No one is forcing me to go back to that book. I could walk away and no one would be the wiser. I could start an easier book. But that wouldn't help me to grow as a writer.
I read My Name is Lucy Barton by Elizabeth Strout yesterday. It is a good book. Solid. True. It has all the elements that I want in this book but that I haven't managed to reach yet. This is why I have to keep working.

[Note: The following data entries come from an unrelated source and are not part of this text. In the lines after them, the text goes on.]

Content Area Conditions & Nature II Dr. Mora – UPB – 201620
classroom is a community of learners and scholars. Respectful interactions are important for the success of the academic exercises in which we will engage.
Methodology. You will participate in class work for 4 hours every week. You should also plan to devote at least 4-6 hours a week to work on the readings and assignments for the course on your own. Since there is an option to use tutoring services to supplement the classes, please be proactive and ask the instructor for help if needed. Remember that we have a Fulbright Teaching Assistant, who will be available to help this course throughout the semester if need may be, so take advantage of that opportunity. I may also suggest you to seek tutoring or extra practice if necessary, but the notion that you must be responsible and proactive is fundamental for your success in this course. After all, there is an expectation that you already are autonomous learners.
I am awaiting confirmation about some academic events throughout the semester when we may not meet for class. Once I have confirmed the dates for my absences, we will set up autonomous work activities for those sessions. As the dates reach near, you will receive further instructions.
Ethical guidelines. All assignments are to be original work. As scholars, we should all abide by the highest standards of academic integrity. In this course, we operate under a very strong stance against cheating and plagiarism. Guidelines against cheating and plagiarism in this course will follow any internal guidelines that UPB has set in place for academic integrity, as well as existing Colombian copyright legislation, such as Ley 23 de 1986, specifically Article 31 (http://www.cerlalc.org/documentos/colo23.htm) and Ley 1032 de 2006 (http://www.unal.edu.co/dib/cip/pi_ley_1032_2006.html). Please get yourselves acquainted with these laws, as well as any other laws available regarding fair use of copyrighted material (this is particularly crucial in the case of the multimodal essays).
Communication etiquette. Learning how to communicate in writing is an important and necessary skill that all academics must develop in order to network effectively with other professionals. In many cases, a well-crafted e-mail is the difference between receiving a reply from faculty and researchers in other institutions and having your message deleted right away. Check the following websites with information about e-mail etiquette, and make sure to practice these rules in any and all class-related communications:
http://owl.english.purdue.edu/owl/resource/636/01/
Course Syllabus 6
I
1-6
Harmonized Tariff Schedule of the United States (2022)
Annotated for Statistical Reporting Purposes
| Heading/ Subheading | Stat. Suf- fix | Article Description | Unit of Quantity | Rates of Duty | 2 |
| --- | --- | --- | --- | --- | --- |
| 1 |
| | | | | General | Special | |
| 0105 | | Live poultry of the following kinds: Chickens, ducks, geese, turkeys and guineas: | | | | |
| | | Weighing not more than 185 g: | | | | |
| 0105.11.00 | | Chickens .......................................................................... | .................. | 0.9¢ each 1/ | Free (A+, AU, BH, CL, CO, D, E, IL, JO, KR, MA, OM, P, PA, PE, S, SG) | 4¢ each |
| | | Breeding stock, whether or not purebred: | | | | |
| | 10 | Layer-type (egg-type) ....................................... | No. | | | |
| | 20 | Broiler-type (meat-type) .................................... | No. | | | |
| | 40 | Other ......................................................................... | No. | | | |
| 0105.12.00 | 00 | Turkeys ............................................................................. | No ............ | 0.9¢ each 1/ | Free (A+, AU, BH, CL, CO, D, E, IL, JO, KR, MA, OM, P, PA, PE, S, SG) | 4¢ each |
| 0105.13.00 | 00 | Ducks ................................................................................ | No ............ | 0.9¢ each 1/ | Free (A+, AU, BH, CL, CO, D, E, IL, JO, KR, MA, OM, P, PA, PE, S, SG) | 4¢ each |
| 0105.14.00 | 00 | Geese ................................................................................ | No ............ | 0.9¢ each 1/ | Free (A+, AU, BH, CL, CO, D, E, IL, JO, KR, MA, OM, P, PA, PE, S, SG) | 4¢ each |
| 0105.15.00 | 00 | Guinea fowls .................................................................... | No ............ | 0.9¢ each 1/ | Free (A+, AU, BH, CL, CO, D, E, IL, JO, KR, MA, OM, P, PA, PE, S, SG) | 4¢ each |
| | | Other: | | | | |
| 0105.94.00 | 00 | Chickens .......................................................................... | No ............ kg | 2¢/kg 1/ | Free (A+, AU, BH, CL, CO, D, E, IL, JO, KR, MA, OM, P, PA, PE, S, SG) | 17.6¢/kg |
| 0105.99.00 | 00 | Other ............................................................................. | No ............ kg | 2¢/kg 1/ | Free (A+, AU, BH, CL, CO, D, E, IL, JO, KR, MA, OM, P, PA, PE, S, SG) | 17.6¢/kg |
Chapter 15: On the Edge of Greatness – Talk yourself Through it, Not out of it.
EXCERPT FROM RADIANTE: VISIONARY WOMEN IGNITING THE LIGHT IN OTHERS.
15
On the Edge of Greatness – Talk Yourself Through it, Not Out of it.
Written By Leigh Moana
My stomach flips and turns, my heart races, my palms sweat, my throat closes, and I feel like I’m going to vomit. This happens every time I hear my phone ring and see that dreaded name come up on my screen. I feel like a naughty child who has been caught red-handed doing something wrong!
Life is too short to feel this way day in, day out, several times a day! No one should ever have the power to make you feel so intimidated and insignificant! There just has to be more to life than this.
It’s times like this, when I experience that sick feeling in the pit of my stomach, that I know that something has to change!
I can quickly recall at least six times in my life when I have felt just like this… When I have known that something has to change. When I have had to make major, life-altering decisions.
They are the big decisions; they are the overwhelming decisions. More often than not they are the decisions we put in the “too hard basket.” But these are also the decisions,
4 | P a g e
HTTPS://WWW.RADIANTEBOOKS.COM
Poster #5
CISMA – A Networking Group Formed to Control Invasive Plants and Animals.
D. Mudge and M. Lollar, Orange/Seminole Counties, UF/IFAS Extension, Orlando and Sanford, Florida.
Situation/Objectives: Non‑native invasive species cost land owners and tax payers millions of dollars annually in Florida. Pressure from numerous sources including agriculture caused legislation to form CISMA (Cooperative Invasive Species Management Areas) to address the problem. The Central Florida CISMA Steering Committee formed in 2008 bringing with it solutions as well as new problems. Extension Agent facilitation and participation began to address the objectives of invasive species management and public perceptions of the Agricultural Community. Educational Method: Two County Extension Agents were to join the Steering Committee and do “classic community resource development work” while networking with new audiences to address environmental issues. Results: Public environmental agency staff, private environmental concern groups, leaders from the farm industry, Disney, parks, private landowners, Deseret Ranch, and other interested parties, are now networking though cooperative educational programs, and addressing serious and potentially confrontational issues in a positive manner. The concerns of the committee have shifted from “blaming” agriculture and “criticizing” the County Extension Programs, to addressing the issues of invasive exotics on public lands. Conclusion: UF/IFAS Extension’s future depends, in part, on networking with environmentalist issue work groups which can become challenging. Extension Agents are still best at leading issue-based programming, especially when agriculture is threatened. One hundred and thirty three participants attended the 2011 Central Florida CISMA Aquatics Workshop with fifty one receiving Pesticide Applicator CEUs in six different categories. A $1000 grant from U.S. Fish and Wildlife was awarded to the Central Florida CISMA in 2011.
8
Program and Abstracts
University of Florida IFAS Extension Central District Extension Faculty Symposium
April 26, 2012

If I manage to get this book right I will be a better writer. I will know how to find truth even in the oddest places. We don't write to 'be a writer' we write to become a better writer. If I want to be a writer I can just keep writing more easy books because I already know how to do them. I need to grow as a writer. I want to write something real and true. I want to believe that the hard books make us better. I want to believe that setting a higher bar is a good and fine thing.
This bar is so high.
I will go back to the desk today and try to make yet another run at it. I will fall and run again and fall again. I hope one day soon I will manage the leap I need to get this book done before I die from it.